• [Stored data]

------------------------------------------------

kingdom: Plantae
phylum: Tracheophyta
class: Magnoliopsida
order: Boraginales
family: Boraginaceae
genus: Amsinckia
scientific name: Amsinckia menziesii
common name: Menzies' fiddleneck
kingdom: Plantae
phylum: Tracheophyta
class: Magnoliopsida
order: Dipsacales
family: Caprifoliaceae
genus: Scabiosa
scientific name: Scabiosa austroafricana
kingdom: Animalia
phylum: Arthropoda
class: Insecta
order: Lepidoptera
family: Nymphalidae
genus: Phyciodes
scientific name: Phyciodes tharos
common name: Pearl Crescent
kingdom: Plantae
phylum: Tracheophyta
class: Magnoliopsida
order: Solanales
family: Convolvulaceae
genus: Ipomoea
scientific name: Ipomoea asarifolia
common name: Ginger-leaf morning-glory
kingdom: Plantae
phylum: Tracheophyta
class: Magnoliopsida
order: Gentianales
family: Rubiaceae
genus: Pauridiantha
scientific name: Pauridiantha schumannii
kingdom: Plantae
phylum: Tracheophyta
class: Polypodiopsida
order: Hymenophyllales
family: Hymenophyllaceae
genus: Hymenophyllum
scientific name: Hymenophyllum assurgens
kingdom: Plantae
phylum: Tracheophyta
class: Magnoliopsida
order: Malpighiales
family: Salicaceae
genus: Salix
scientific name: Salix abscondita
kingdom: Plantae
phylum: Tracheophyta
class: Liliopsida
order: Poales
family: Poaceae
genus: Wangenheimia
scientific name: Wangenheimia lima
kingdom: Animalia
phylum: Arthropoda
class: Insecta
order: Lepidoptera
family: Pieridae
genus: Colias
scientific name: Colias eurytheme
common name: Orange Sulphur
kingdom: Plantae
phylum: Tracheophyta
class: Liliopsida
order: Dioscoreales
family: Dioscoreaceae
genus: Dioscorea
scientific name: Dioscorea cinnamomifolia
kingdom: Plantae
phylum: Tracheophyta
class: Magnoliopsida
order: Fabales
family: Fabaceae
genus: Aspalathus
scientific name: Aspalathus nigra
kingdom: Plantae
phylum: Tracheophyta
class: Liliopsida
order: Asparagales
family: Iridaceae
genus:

------------------------------------------------

• [Problem to solve] Recast every line of the listing above as a Markdown table with two columns, Row and Entry. Number the rows in order and leave out blank lines.

• [Finished answer]
| Row | Entry |
|---|---|
| 1 | kingdom: Plantae |
| 2 | phylum: Tracheophyta |
| 3 | class: Magnoliopsida |
| 4 | order: Boraginales |
| 5 | family: Boraginaceae |
| 6 | genus: Amsinckia |
| 7 | scientific name: Amsinckia menziesii |
| 8 | common name: Menzies' fiddleneck |
| 9 | kingdom: Plantae |
| 10 | phylum: Tracheophyta |
| 11 | class: Magnoliopsida |
| 12 | order: Dipsacales |
| 13 | family: Caprifoliaceae |
| 14 | genus: Scabiosa |
| 15 | scientific name: Scabiosa austroafricana |
| 16 | kingdom: Animalia |
| 17 | phylum: Arthropoda |
| 18 | class: Insecta |
| 19 | order: Lepidoptera |
| 20 | family: Nymphalidae |
| 21 | genus: Phyciodes |
| 22 | scientific name: Phyciodes tharos |
| 23 | common name: Pearl Crescent |
| 24 | kingdom: Plantae |
| 25 | phylum: Tracheophyta |
| 26 | class: Magnoliopsida |
| 27 | order: Solanales |
| 28 | family: Convolvulaceae |
| 29 | genus: Ipomoea |
| 30 | scientific name: Ipomoea asarifolia |
| 31 | common name: Ginger-leaf morning-glory |
| 32 | kingdom: Plantae |
| 33 | phylum: Tracheophyta |
| 34 | class: Magnoliopsida |
| 35 | order: Gentianales |
| 36 | family: Rubiaceae |
| 37 | genus: Pauridiantha |
| 38 | scientific name: Pauridiantha schumannii |
| 39 | kingdom: Plantae |
| 40 | phylum: Tracheophyta |
| 41 | class: Polypodiopsida |
| 42 | order: Hymenophyllales |
| 43 | family: Hymenophyllaceae |
| 44 | genus: Hymenophyllum |
| 45 | scientific name: Hymenophyllum assurgens |
| 46 | kingdom: Plantae |
| 47 | phylum: Tracheophyta |
| 48 | class: Magnoliopsida |
| 49 | order: Malpighiales |
| 50 | family: Salicaceae |
| 51 | genus: Salix |
| 52 | scientific name: Salix abscondita |
| 53 | kingdom: Plantae |
| 54 | phylum: Tracheophyta |
| 55 | class: Liliopsida |
| 56 | order: Poales |
| 57 | family: Poaceae |
| 58 | genus: Wangenheimia |
| 59 | scientific name: Wangenheimia lima |
| 60 | kingdom: Animalia |
| 61 | phylum: Arthropoda |
| 62 | class: Insecta |
| 63 | order: Lepidoptera |
| 64 | family: Pieridae |
| 65 | genus: Colias |
| 66 | scientific name: Colias eurytheme |
| 67 | common name: Orange Sulphur |
| 68 | kingdom: Plantae |
| 69 | phylum: Tracheophyta |
| 70 | class: Liliopsida |
| 71 | order: Dioscoreales |
| 72 | family: Dioscoreaceae |
| 73 | genus: Dioscorea |
| 74 | scientific name: Dioscorea cinnamomifolia |
| 75 | kingdom: Plantae |
| 76 | phylum: Tracheophyta |
| 77 | class: Magnoliopsida |
| 78 | order: Fabales |
| 79 | family: Fabaceae |
| 80 | genus: Aspalathus |
| 81 | scientific name: Aspalathus nigra |
| 82 | kingdom: Plantae |
| 83 | phylum: Tracheophyta |
| 84 | class: Liliopsida |
| 85 | order: Asparagales |
| 86 | family: Iridaceae |
| 87 | genus: |